Record excerpts Start Marker

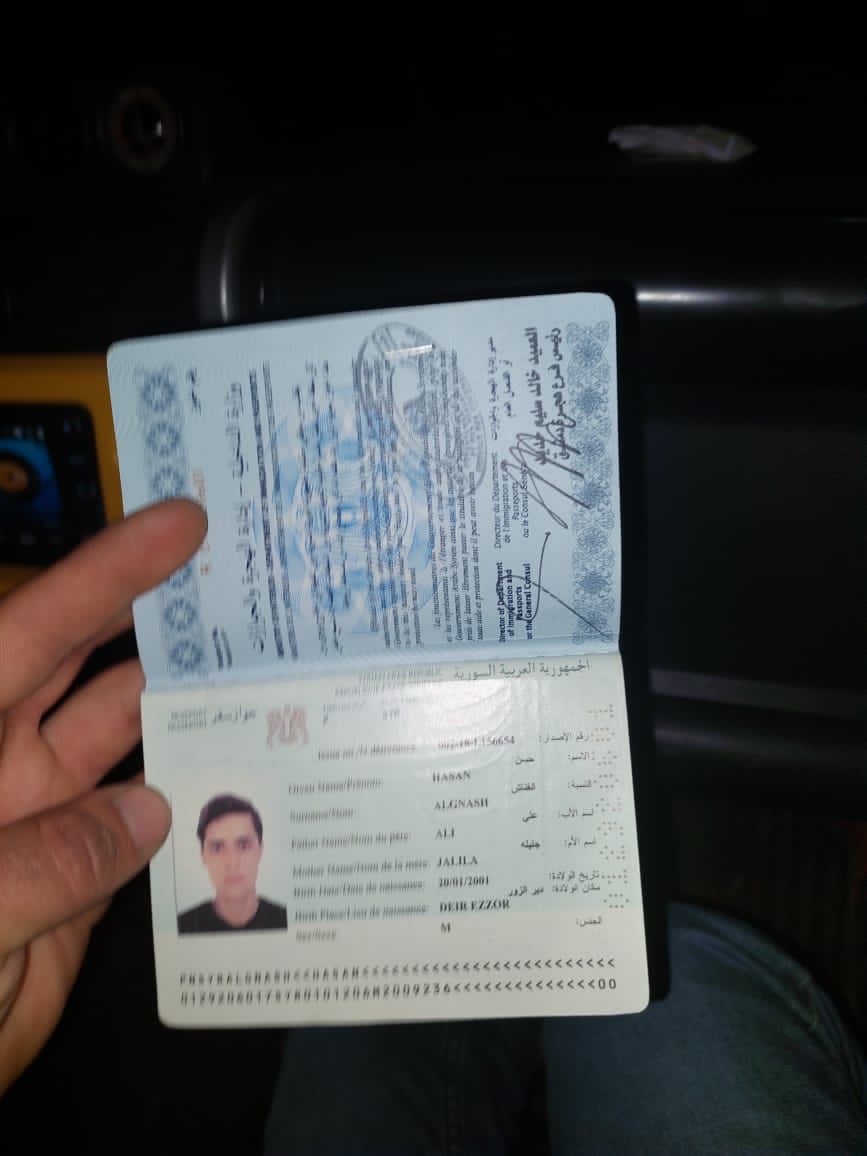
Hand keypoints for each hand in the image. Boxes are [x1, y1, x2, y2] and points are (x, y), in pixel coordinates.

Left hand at [0, 499, 206, 1091]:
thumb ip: (43, 866)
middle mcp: (1, 769)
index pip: (32, 636)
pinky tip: (250, 780)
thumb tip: (148, 813)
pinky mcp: (74, 886)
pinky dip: (191, 807)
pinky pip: (142, 834)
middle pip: (83, 670)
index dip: (104, 575)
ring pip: (125, 748)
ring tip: (268, 667)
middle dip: (156, 618)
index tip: (178, 526)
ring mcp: (40, 826)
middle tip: (239, 576)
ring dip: (188, 711)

Record excerpts End Marker

■ Task goal: Would you please write out, exactly and with no other lines, the stretch of the listing above from the line containing "thumb ip: (43, 866)" through the line containing "ring tip: (268, 667)"?

■ Solution to the problem:
thumb ip: (43, 866)
middle mcp: (1, 769)
index pip: (32, 636)
pinky tip: (250, 780)
thumb tip: (148, 813)
pinky mcp: (74, 886)
pinky dip: (191, 807)
pinky pip: (142, 834)
middle pip: (83, 670)
index dip: (104, 575)
ring pip: (125, 748)
ring tip: (268, 667)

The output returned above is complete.